---------- INPUT MATERIAL ----------

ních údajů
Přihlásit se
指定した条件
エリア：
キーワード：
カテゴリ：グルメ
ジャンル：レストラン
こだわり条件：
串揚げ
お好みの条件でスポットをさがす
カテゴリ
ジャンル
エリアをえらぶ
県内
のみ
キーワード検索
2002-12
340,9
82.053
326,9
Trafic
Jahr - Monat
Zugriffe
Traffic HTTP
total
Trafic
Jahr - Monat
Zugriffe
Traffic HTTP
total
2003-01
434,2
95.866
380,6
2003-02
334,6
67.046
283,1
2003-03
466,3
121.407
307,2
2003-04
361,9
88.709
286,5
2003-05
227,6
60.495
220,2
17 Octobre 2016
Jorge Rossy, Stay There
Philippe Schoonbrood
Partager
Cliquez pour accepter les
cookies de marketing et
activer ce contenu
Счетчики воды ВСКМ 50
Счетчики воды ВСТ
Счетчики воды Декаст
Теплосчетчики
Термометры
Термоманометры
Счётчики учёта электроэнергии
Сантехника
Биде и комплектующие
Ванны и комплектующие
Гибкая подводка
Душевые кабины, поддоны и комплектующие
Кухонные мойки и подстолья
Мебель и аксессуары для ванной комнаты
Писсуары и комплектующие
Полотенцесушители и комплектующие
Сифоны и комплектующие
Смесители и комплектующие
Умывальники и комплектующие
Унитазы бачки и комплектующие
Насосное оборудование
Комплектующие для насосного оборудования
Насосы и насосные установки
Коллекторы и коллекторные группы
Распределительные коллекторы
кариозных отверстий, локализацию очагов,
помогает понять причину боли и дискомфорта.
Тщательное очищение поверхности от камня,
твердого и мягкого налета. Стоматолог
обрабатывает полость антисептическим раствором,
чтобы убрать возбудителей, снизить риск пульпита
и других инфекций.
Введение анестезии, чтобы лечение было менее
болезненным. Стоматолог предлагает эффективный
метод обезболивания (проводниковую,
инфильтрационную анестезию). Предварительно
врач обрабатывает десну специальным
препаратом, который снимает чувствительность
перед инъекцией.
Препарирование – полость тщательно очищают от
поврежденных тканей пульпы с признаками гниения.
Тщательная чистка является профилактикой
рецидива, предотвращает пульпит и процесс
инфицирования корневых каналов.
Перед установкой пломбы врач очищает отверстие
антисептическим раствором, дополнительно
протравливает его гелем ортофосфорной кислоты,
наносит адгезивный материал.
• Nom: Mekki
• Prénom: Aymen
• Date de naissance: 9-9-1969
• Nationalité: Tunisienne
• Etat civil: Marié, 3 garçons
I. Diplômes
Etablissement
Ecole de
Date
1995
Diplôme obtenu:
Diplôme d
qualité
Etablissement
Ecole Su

----------
---------- INPUT MATERIAL ----------

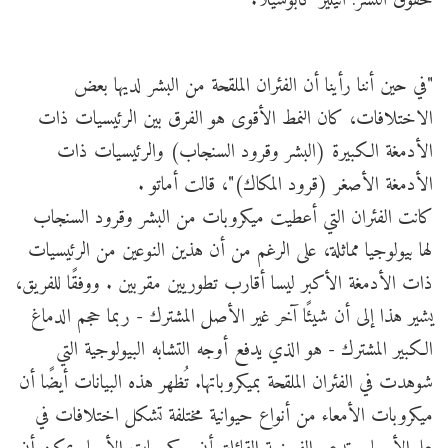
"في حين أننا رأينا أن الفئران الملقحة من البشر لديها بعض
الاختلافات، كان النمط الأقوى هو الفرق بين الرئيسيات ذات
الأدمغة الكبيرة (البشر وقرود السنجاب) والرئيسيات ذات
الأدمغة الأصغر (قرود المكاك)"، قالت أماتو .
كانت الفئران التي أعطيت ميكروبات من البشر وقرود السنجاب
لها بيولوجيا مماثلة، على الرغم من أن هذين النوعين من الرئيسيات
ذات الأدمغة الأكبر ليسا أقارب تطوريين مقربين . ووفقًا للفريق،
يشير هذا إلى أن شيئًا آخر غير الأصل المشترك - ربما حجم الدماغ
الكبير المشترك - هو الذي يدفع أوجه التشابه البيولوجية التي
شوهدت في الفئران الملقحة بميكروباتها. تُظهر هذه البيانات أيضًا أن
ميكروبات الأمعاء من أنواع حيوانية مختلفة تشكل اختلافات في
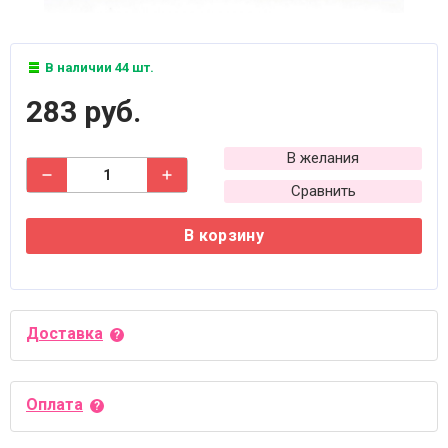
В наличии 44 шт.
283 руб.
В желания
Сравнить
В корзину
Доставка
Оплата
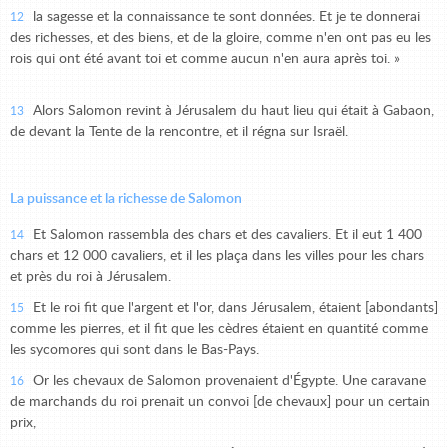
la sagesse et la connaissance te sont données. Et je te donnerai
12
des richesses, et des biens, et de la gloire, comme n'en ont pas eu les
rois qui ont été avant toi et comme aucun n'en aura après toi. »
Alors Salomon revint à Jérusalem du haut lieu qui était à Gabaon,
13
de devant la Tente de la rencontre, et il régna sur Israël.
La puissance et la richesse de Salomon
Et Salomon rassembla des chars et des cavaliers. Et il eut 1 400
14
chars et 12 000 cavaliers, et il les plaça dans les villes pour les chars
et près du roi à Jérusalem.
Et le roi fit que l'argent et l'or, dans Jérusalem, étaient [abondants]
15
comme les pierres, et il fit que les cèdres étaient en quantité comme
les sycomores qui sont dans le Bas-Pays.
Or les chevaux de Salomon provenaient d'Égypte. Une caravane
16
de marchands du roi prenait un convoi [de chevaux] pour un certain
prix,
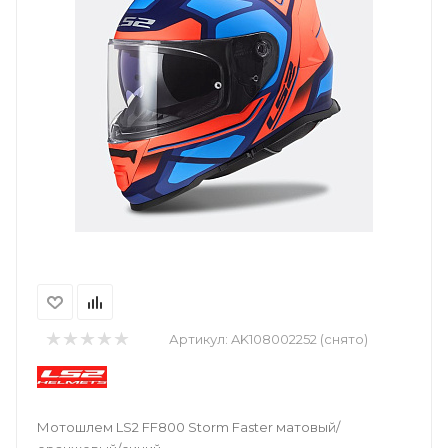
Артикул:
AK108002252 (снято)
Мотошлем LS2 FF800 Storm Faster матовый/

----------

From the listing above, return the lines starting at the one with "activer ce contenu" and ending at the one with "Тщательное очищение поверхности", both kept, exactly as they appear and nothing more.

activer ce contenu
Счетчики воды ВСКМ 50
Счетчики воды ВСТ
Счетчики воды Декаст
Теплосчетчики
Термометры
Термоманометры
Счётчики учёта электроэнергии
Сантехника
Биде и комплектующие
Ванны и комплектующие
Гибкая подводка
Душевые кабины, поддоны и комплектующие
Кухонные мойки и подстолья
Мебель и аксессуары для ванной комнаты
Писсуары и комплектующие
Полотенцесушители и комплектующие
Сифоны и комплектующие
Смесители и комплектующие
Умывальники и комплектующие
Унитазы бачки и комплектующие
Насосное оборудование
Комплектующие для насосного оборудования
Насосы и насосные установки
Коллекторы и коллекторные группы
Распределительные коллекторы
кариозных отверстий, локализацию очагов,
помогает понять причину боли и дискомфорта.
Тщательное очищение поверхности от камня,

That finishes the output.